As a framework that structures workflows and pipelines, Gluepy’s key components are the DAG and Task. A DAG is your directed-acyclic-graph, or “pipeline” and its made up of one or more Task instances that holds the logic of that step in your pipeline.

DAG

from gluepy.exec import DAG
from .tasks import (
    DataTask, ForecastTrainingTask, ForecastTestTask, OutputFormatTask
)


class TrainingDAG(DAG):
    label = "training"
    tasks = [
        DataTask, ForecastTrainingTask, ForecastTestTask, OutputFormatTask
    ]

DAG Registry

All DAGs that are part of a module registered in INSTALLED_MODULES will automatically be added to the DAG Registry located at gluepy.exec.dags.REGISTRY. This REGISTRY is the source of truth of all available DAGs that is available to run through the Gluepy Commands and the dag command.

Task

A Task is a single step in a DAG, and holds the logic and code related to that step. It has an entrypoint method run() that must be defined as part of a Task to not raise an error.

Tasks intentionally do not accept any keyword arguments in the run() method, this is to ensure that every Task in your DAG do not have in-memory dependencies from previous Task earlier in the DAG, and that each Task can be retried independently at failure without the need to rerun the full DAG.

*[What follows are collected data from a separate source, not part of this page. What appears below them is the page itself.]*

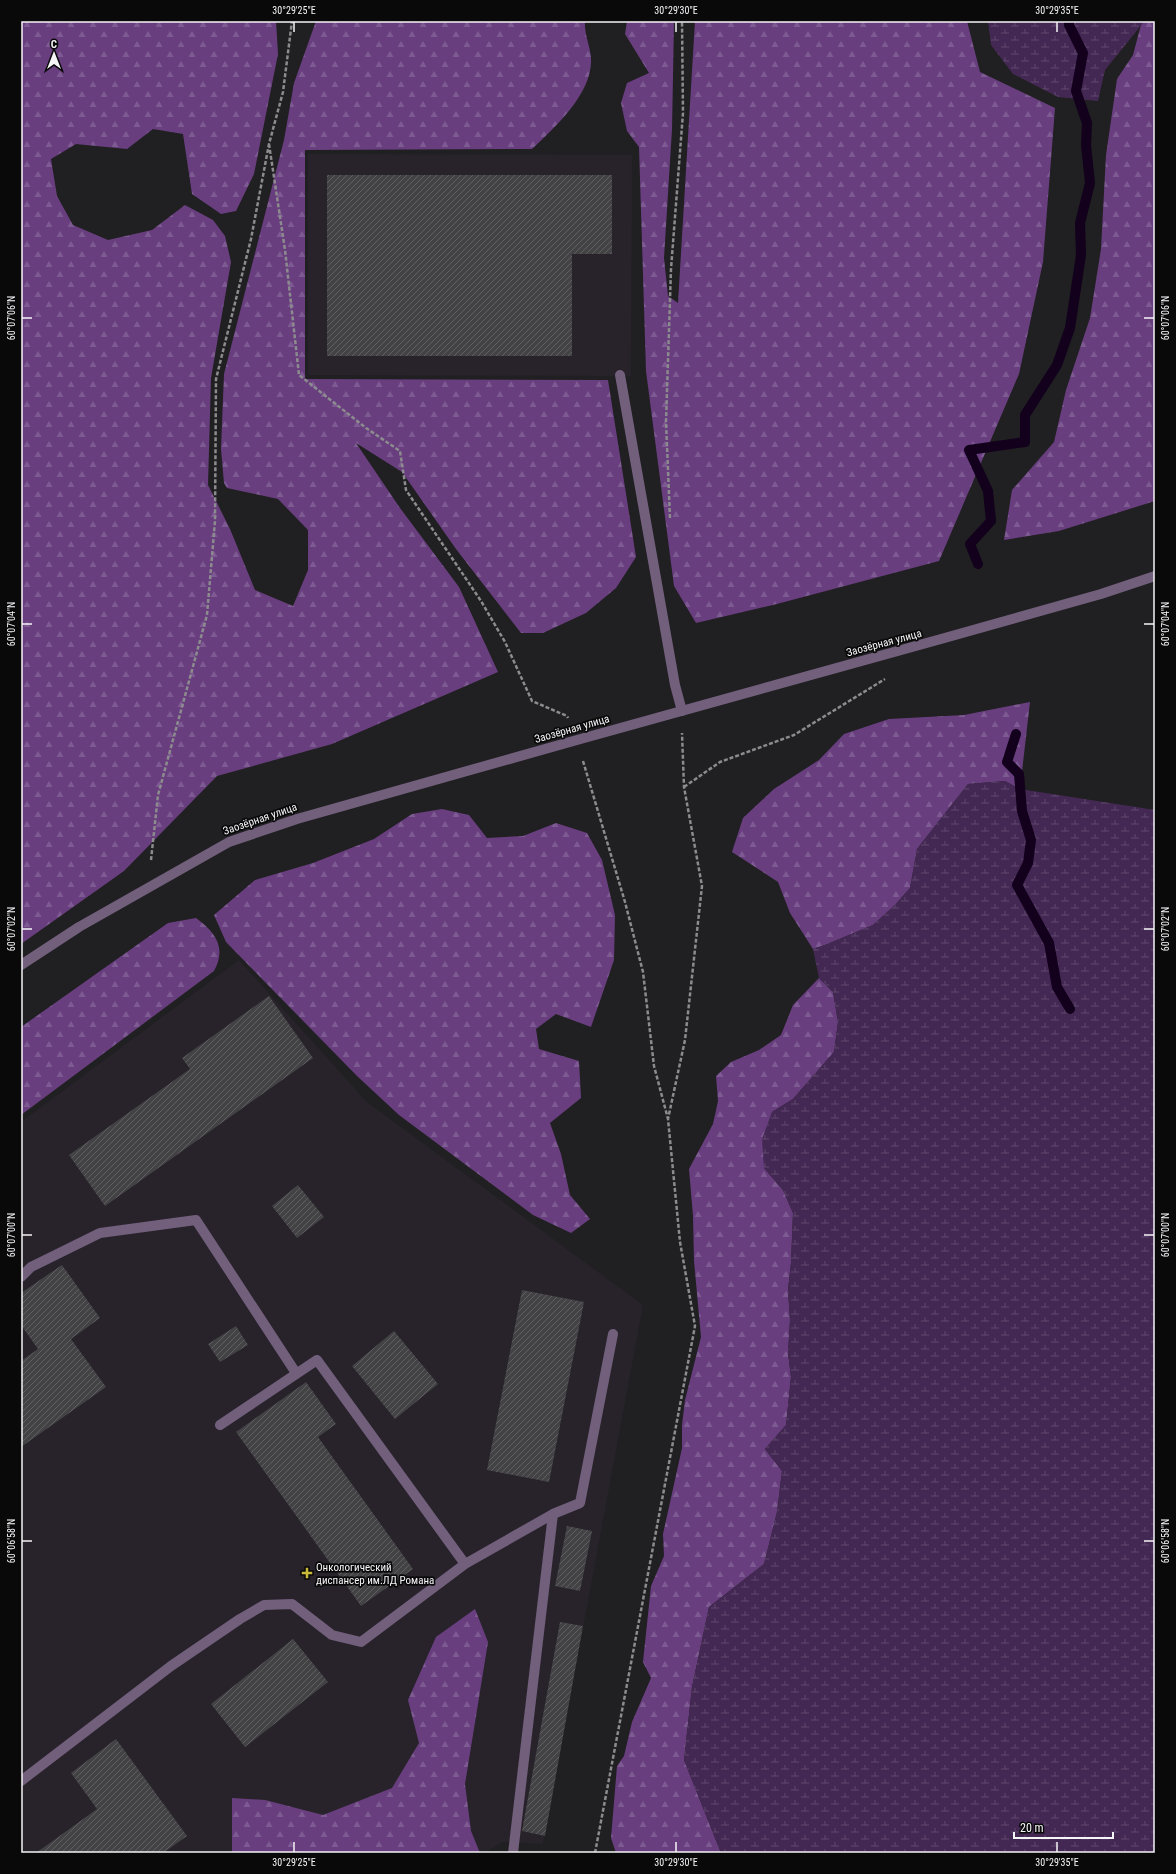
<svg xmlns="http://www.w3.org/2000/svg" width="1176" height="1874" viewBox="0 0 1176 1874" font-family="'Roboto Condensed',sans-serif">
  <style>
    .built { fill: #28232b }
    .forest { fill: url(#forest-firs) }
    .wetland { fill: url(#wetland-marsh) }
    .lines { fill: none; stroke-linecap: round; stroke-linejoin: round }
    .stream { stroke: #12001c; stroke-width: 10 }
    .building { fill: url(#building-hatch) }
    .path { stroke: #8c8b8d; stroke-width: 2.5; stroke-dasharray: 4 2; stroke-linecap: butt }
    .service { stroke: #715f7c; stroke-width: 10 }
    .minor { stroke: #715f7c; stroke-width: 10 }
    .ticks { fill: none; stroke: #f5f4f6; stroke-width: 1.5 }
    .poi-dot { fill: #c9ba3a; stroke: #0a090a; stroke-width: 1.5 }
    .labels { text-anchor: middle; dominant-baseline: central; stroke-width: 3.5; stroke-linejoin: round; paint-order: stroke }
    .street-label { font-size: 11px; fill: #f5f4f6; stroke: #0a090a }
    .poi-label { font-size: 11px; fill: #f5f4f6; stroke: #0a090a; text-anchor: start }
    .neatline { fill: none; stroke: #f5f4f6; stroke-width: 1.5 }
    .ticks-label { font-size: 10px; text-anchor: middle; fill: #f5f4f6 }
  </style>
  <defs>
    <pattern id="forest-firs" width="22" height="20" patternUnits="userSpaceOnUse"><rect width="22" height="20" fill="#683e7f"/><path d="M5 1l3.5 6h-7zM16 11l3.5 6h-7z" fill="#7e5a92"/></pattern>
    <pattern id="wetland-marsh" width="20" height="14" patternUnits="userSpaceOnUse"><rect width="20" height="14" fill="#442854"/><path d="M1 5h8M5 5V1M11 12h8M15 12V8" fill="none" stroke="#60486d"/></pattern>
    <pattern id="building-hatch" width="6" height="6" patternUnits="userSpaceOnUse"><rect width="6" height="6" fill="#434244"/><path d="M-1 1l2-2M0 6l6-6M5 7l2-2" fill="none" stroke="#5f5e60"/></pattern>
  </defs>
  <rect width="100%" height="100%" fill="#201f21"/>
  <path class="built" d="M308,154L632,155L631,376L308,375Z
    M239,960L367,1102L643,1305L543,1844L502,1842L485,1853H21V1122Z"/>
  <path class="forest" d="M21,21H276L278,54L254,174L236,211L221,214L192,194L183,134L153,129L127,149L76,144L51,159L57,196L73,225L108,240L152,230L185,205L213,220L225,236L231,262L211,378L208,485L230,529L255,590L293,606L308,570V530L278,499L227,488L224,483L221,449L224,374L284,140L294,83L316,21H585C584,34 590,45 591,58C593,93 555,127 532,149L305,150V379L608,380L636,557L616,588L586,613L543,633H521L456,549L402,472L356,443L400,508L459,587L498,672L332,744L217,776L124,871L21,944Z
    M627,21H674L672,129L664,258L668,296L678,303L695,21H967L980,72L1055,108L1043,262L1019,374L939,561L773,605L696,623L674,586L646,371L639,147L627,131L621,103L627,83L649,73L625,34Z
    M1142,21H1155V501L1059,531L1004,540L1012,490L1054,442L1066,390L1090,318L1101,249L1106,155L1117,79L1133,55Z
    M1030,702L1020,789L1005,781L968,784L917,849L910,888L895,905L873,925L825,945L813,949L790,913L778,882L732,852L743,818L774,789L819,760L844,734L889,719L964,715Z
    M442,809L469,815L487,838L523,836L556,823L587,833L602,860L615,915L614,960L591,1027L556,1014L536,1029L539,1049L579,1061L581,1098L550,1123L561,1154L570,1195L590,1219L571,1233L533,1215L399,1115L357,1076L226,942L214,915L255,880L313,863L374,839L412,814Z
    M196,918C215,932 227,947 214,971L21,1115V1027L168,923Z
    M819,978L833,992L838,1022L834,1052L793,1099L772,1112L764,1168L783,1190L793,1213L791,1263L788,1290L790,1320L788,1353L791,1377L786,1425L765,1449L782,1471L777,1512L764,1564L709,1607L692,1687L684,1760L721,1853H616L611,1838L617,1766L624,1756L632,1722L651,1678L643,1662L651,1586L664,1556L663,1534L682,1448V1425L685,1400L701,1337L694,1261L693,1216L689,1169L713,1124L718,1101L716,1076L731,1062L759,1050L781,1035L793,1005Z
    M475,1609L488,1642L465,1784L471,1831L480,1853H232V1798L265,1800L323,1815L392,1788L419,1743L408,1700L436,1637Z"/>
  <path class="wetland" d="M988,21H1142L1143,23L1105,70L1098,101L1058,97L1013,74L991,45Z
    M1005,781L1020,789L1155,810V1853H721L684,1760L692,1687L709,1607L764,1564L777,1512L782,1471L765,1449L786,1425L791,1377L788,1353L790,1320L788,1290L791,1263L793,1213L783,1190L764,1168L762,1139L772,1112L793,1099L834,1052L838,1022L833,992L819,978L813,949L825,945L873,925L895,905L910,888L917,849L968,784Z"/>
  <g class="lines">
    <path class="stream" d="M978,564L970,544L991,521L988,491L969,450L1025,442V415L1057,365L1070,328L1081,255L1080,223L1090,183L1086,145L1087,123L1076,91L1083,53L1069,25V21
      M1016,734L1007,762L1019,774L1022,811L1031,840L1028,863L1017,885L1049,943L1057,987L1070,1009"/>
  </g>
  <path class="building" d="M327,175H612V254H572V356H327Z
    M269,996L313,1058L105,1206L69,1155L190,1069L182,1058Z
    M298,1185L324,1217L297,1238L272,1206Z
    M62,1265L100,1318L71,1339L106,1387L21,1447V1361L38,1349L21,1325V1293Z
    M522,1290L584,1302L549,1482L487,1470Z
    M236,1326L248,1345L220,1362L208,1344Z
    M394,1331L438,1384L395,1419L352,1366Z
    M306,1382L336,1424L318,1437L413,1569L361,1606L236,1432Z
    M567,1526L592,1531L580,1591L555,1586Z
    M560,1622L583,1626L545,1836L522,1831Z
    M293,1639L328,1682L245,1747L211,1704Z
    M116,1739L187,1836L163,1853H36L97,1809L71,1773Z"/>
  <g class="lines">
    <path class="path" d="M269,144L285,250L299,375L366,428L400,451L406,490L481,601L505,642L532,701L567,716L568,718
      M670,518L666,422L671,269L683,113L682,21
      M583,761L625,902L643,972L654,1066L668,1119
      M684,787L720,762L794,735L885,679
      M151,860L158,795L207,615L215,521L216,379L251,239L269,144L283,92L292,21
      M595,1853L695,1326L680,1242L668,1119L685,1040L702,886L684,787L682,733"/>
    <path class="service" d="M620,375L675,685L682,711
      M21,1277L31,1267L100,1233L196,1220L296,1373
      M465,1564L553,1514L580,1503L613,1334
      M21,1781L171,1666L240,1619L264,1605L292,1604L332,1635L361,1642L465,1564L317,1360L220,1425
      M513,1853L553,1514"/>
    <path class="minor" d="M21,965L79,927L229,842L297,819L577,740L941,639L1101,594L1155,576"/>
  </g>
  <path class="ticks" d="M294,22V32M676,22V32M1057,22V32M22,318H32M1144,318H1154M22,624H32M1144,624H1154M22,929H32M1144,929H1154M22,1235H32M1144,1235H1154M22,1541H32M1144,1541H1154M294,1842V1852M676,1842V1852M1057,1842V1852"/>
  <path class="poi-dot" d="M305 1567h4v4h4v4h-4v4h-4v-4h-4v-4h4z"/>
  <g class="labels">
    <g class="street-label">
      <text transform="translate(884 643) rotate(-15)">Заозёрная улица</text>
      <text transform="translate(572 729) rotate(-16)">Заозёрная улица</text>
      <text transform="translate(260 819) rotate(-19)">Заозёрная улица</text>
    </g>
    <g class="poi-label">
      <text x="316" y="1567">Онкологический<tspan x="316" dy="13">диспансер им.ЛД Романа</tspan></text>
    </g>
  </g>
  <rect width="1176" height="1874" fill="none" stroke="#0a090a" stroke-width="44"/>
  <g transform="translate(54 54)" stroke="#0a090a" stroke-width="3" paint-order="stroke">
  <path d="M0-3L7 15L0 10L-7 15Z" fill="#f5f4f6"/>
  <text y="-6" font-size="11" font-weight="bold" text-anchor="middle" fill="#f5f4f6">С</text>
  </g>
  <path d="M1014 1832v6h99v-6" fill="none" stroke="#f5f4f6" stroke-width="2"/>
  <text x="1020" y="1832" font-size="12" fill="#f5f4f6" stroke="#0a090a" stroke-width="3" paint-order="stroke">20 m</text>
  <rect x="22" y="22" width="1132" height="1830" class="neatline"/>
  <g class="ticks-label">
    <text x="294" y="14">30°29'25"E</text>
    <text x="676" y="14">30°29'30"E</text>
    <text x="1057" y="14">30°29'35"E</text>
    <text transform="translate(11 318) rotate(-90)" y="4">60°07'06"N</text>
    <text transform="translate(1165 318) rotate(-90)" y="4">60°07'06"N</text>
    <text transform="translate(11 624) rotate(-90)" y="4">60°07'04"N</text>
    <text transform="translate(1165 624) rotate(-90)" y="4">60°07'04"N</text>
    <text transform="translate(11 929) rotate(-90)" y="4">60°07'02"N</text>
    <text transform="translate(1165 929) rotate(-90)" y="4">60°07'02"N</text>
    <text transform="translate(11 1235) rotate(-90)" y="4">60°07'00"N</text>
    <text transform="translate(1165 1235) rotate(-90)" y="4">60°07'00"N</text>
    <text transform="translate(11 1541) rotate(-90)" y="4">60°06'58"N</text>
    <text transform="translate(1165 1541) rotate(-90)" y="4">60°06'58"N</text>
    <text x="294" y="1866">30°29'25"E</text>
    <text x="676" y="1866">30°29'30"E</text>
    <text x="1057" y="1866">30°29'35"E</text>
  </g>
</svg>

from gluepy.exec import Task
from gluepy.files.data import data_manager


class ForecastTrainingTask(Task):
    label = "forecast-training"

    def run(self):
        """Entrypoint to our task"""
        df = data_manager.read("training.parquet")
        # Add additional logic to train model...

Task Registry

All Tasks that are part of a module registered in INSTALLED_MODULES will automatically be added to the Task Registry located at gluepy.exec.tasks.REGISTRY. This REGISTRY is the source of truth of all available Tasks that is available to run through the Gluepy Commands and the dag command.